Tornou-se professor de teologia e memorável pregador de sermões dos mais belos sermões que o orbe católico já conheceu. Mas, foi na simplicidade da missão de cozinheiro, no convento onde residia, que ele realizou maravilhas, ao dar comida aos pobres. Daí surgiu a devoção aos “pães de Santo Antônio”, expressão de sua ardente caridade para com os miseráveis que acorriam à porta do convento, para o desjejum. Conta-se que Santo Antônio desviava da dispensa os pães para dá-los aos pobres, mesmo que viessem a faltar na farta mesa dos confrades. E que certo dia, pego nessa situação, na dispensa, houve uma repentina multiplicação dos produtos, de modo que os pobres e os frades se fartaram.

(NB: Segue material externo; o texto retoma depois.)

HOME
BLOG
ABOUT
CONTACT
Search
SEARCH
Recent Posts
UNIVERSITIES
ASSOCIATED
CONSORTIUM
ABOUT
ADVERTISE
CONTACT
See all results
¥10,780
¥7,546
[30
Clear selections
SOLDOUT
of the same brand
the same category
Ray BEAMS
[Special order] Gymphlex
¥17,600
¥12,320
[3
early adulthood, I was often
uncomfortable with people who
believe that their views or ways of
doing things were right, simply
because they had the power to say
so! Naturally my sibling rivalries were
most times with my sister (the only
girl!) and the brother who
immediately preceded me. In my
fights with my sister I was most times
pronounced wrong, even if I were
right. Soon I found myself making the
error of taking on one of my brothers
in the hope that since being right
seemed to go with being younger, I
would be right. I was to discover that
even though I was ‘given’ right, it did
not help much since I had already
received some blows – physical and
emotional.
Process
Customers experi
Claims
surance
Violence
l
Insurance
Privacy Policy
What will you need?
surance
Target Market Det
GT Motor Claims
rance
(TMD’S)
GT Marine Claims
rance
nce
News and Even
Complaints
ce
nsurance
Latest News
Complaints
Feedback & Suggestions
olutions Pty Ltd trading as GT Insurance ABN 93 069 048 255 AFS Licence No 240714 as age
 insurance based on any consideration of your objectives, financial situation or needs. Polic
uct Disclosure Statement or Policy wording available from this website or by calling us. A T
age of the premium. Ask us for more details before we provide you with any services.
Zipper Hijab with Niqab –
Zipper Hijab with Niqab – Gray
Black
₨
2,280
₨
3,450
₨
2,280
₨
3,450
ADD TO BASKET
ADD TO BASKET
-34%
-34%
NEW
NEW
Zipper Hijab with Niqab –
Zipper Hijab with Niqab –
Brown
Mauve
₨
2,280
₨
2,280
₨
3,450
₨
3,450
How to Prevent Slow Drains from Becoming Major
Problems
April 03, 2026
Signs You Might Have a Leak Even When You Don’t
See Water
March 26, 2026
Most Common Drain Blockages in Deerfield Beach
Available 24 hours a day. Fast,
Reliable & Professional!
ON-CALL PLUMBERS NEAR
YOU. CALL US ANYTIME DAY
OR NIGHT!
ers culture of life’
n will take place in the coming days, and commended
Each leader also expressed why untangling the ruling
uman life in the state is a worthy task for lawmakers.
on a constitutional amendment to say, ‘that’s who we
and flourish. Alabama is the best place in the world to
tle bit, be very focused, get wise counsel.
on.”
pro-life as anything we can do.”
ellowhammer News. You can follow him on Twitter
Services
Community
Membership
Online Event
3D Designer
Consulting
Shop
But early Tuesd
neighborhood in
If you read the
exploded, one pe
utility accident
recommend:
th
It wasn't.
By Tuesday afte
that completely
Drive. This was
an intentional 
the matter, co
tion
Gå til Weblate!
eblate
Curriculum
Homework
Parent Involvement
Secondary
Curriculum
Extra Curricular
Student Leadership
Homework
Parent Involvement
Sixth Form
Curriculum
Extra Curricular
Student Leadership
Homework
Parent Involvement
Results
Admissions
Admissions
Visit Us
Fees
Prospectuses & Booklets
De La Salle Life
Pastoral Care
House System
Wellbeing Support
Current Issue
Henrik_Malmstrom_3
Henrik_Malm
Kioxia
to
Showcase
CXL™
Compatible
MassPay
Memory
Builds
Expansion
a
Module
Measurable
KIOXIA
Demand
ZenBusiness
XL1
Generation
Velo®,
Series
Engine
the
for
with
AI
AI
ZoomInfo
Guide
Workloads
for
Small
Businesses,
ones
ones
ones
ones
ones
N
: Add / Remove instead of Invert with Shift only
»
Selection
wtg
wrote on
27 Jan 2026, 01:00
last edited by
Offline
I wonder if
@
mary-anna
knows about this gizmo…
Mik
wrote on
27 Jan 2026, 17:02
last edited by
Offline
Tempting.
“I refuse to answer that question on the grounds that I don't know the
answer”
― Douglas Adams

O tempo passou, e Santo Antônio continua a ser invocado como o Pai dos pobres, sobretudo com a tradição do Pão de Santo Antônio. Mas, uma coisa é certa: há muita admiração dos devotos à vida e á missão do Santo de Lisboa, mas existem exageros nas celebrações, com pompas exacerbadas, com flores em demasia e com fogos que espoucam a esperança de transformar o mundo pela revolução do espírito franciscano tão afeito ao Santo Antônio dos Pobres.
Num tempo em que a retórica, a homilética, o saber teológico-pastoral e a mística do serviço estão em desuso, é mister recobrar o ideal de Santo Antônio, para não deixarmos morrerem de fome os pobres desabrigados das chuvas, das estiagens, da ganância, da disputa fundiária, da insuficiência de empregos, da inexistência de hospitais, de assistência social. Enquanto se afronta o Santo, com o barulho vazio e ensurdecedor dos fogos, com o perfume transgênicos das flores, os pobres de Santo Antônio caem desvalidos, em sarjetas e vielas, em cortiços e sob marquises, nas gélidas madrugadas chuvosas, no intenso calor das chamas que destroem barracos, nas filas infindáveis à espera de remédio, carinho e atenção.
Se houvesse uma assembleia entre os santos franciscanos, estes nos enviaram uma missiva, em que se leria: “não entendestes nada do que foi solenemente proclamado, no silêncio retórico que, por anos a fio, inundou de lucidez os ouvidos e os corações da população de Assis”. Assinado, o Martelo do Evangelho, a Arca do Testamento, Arauto do Evangelho e Amante da Pobreza. Rogai, por nós, Santo Antônio dos Pobres e dai-nos inspiração para sermos mais servidores e menos barulhentos. Amém.